AIM =
Copy every line of the entries below without changing anything.

* START RECORDS PROVIDED *

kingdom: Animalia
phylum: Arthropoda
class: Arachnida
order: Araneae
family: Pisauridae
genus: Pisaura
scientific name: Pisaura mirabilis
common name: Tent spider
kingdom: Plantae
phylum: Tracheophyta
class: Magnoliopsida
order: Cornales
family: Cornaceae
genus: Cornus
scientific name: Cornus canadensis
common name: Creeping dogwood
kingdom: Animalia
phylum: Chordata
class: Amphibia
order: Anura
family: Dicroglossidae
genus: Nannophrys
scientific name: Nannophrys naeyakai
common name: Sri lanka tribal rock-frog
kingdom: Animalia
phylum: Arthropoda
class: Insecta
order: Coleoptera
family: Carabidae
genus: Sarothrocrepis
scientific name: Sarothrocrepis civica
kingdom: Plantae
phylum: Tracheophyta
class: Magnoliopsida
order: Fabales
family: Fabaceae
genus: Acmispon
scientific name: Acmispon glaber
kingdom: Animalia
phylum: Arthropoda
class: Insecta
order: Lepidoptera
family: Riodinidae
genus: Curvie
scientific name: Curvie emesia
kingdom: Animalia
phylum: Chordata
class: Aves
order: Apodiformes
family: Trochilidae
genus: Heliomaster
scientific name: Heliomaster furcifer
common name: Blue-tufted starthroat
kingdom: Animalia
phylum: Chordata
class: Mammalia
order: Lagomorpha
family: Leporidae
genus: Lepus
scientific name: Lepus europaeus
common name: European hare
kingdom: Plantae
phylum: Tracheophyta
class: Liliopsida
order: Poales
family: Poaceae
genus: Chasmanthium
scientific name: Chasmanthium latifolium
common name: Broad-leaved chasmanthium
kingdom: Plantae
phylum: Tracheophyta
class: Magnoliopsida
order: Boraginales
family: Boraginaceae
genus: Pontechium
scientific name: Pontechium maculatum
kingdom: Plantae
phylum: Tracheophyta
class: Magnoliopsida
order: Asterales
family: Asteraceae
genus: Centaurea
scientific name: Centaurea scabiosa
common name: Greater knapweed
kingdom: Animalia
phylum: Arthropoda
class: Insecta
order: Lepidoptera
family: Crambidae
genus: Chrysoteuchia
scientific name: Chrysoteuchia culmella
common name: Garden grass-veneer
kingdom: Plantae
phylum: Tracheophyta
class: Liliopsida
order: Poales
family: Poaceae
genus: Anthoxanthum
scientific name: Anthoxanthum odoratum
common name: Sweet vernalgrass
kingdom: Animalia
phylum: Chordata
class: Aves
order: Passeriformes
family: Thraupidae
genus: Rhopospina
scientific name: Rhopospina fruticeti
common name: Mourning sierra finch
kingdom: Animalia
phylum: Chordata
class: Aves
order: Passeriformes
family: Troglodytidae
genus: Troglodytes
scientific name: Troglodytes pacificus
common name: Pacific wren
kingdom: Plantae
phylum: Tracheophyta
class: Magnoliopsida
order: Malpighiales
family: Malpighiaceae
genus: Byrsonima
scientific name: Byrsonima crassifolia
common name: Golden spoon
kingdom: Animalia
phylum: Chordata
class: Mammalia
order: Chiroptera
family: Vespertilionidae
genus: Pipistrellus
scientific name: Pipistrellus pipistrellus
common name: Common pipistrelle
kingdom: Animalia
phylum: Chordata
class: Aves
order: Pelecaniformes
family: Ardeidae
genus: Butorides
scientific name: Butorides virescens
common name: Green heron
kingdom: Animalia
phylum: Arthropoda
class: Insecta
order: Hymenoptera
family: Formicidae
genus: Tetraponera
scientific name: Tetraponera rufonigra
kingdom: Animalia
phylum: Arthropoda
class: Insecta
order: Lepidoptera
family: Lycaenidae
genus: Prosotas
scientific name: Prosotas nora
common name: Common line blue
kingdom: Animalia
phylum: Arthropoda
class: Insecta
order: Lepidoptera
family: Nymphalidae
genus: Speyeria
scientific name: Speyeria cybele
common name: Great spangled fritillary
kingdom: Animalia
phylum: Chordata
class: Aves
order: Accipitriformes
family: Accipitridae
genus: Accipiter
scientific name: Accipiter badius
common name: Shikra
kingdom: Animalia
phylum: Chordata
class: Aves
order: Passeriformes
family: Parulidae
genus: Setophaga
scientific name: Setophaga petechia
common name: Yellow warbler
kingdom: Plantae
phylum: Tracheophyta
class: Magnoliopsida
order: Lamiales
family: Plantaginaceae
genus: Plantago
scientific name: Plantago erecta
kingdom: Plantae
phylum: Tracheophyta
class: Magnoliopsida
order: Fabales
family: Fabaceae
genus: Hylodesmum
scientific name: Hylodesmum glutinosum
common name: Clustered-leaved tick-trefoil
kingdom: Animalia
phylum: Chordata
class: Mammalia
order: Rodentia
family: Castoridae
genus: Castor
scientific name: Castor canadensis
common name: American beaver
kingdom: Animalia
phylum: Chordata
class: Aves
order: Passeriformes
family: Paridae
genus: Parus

* END RECORDS PROVIDED *

EXERCISE SOLUTION =
kingdom: Animalia
phylum: Arthropoda
class: Arachnida
order: Araneae
family: Pisauridae
genus: Pisaura
scientific name: Pisaura mirabilis
common name: Tent spider
kingdom: Plantae
phylum: Tracheophyta
class: Magnoliopsida
order: Cornales
family: Cornaceae
genus: Cornus
scientific name: Cornus canadensis
common name: Creeping dogwood
kingdom: Animalia
phylum: Chordata
class: Amphibia
order: Anura
family: Dicroglossidae
genus: Nannophrys
scientific name: Nannophrys naeyakai
common name: Sri lanka tribal rock-frog
kingdom: Animalia
phylum: Arthropoda
class: Insecta
order: Coleoptera
family: Carabidae
genus: Sarothrocrepis
scientific name: Sarothrocrepis civica
kingdom: Plantae
phylum: Tracheophyta
class: Magnoliopsida
order: Fabales
family: Fabaceae
genus: Acmispon
scientific name: Acmispon glaber
kingdom: Animalia
phylum: Arthropoda
class: Insecta
order: Lepidoptera
family: Riodinidae
genus: Curvie
scientific name: Curvie emesia
kingdom: Animalia
phylum: Chordata
class: Aves
order: Apodiformes
family: Trochilidae
genus: Heliomaster
scientific name: Heliomaster furcifer
common name: Blue-tufted starthroat
kingdom: Animalia
phylum: Chordata
class: Mammalia
order: Lagomorpha
family: Leporidae
genus: Lepus
scientific name: Lepus europaeus
common name: European hare
kingdom: Plantae
phylum: Tracheophyta
class: Liliopsida
order: Poales
family: Poaceae
genus: Chasmanthium
scientific name: Chasmanthium latifolium
common name: Broad-leaved chasmanthium
kingdom: Plantae
phylum: Tracheophyta
class: Magnoliopsida
order: Boraginales
family: Boraginaceae
genus: Pontechium
scientific name: Pontechium maculatum
kingdom: Plantae
phylum: Tracheophyta
class: Magnoliopsida
order: Asterales
family: Asteraceae
genus: Centaurea
scientific name: Centaurea scabiosa
common name: Greater knapweed
kingdom: Animalia
phylum: Arthropoda
class: Insecta
order: Lepidoptera
family: Crambidae
genus: Chrysoteuchia
scientific name: Chrysoteuchia culmella
common name: Garden grass-veneer
kingdom: Plantae
phylum: Tracheophyta
class: Liliopsida
order: Poales
family: Poaceae
genus: Anthoxanthum
scientific name: Anthoxanthum odoratum
common name: Sweet vernalgrass
kingdom: Animalia
phylum: Chordata
class: Aves
order: Passeriformes
family: Thraupidae
genus: Rhopospina
scientific name: Rhopospina fruticeti
common name: Mourning sierra finch
kingdom: Animalia
phylum: Chordata
class: Aves
order: Passeriformes
family: Troglodytidae
genus: Troglodytes
scientific name: Troglodytes pacificus
common name: Pacific wren
kingdom: Plantae
phylum: Tracheophyta
class: Magnoliopsida
order: Malpighiales
family: Malpighiaceae
genus: Byrsonima
scientific name: Byrsonima crassifolia
common name: Golden spoon
kingdom: Animalia
phylum: Chordata
class: Mammalia
order: Chiroptera
family: Vespertilionidae
genus: Pipistrellus
scientific name: Pipistrellus pipistrellus
common name: Common pipistrelle
kingdom: Animalia
phylum: Chordata
class: Aves
order: Pelecaniformes
family: Ardeidae
genus: Butorides
scientific name: Butorides virescens
common name: Green heron
kingdom: Animalia
phylum: Arthropoda
class: Insecta
order: Hymenoptera
family: Formicidae
genus: Tetraponera
scientific name: Tetraponera rufonigra
kingdom: Animalia
phylum: Arthropoda
class: Insecta
order: Lepidoptera
family: Lycaenidae
genus: Prosotas
scientific name: Prosotas nora
common name: Common line blue
kingdom: Animalia
phylum: Arthropoda
class: Insecta
order: Lepidoptera
family: Nymphalidae
genus: Speyeria
scientific name: Speyeria cybele
common name: Great spangled fritillary
kingdom: Animalia
phylum: Chordata
class: Aves
order: Accipitriformes
family: Accipitridae
genus: Accipiter
scientific name: Accipiter badius
common name: Shikra
kingdom: Animalia
phylum: Chordata
class: Aves
order: Passeriformes
family: Parulidae
genus: Setophaga
scientific name: Setophaga petechia
common name: Yellow warbler
kingdom: Plantae
phylum: Tracheophyta
class: Magnoliopsida
order: Lamiales
family: Plantaginaceae
genus: Plantago
scientific name: Plantago erecta
kingdom: Plantae
phylum: Tracheophyta
class: Magnoliopsida
order: Fabales
family: Fabaceae
genus: Hylodesmum
scientific name: Hylodesmum glutinosum
common name: Clustered-leaved tick-trefoil
kingdom: Animalia
phylum: Chordata
class: Mammalia
order: Rodentia
family: Castoridae
genus: Castor
scientific name: Castor canadensis
common name: American beaver
kingdom: Animalia
phylum: Chordata
class: Aves
order: Passeriformes
family: Paridae
genus: Parus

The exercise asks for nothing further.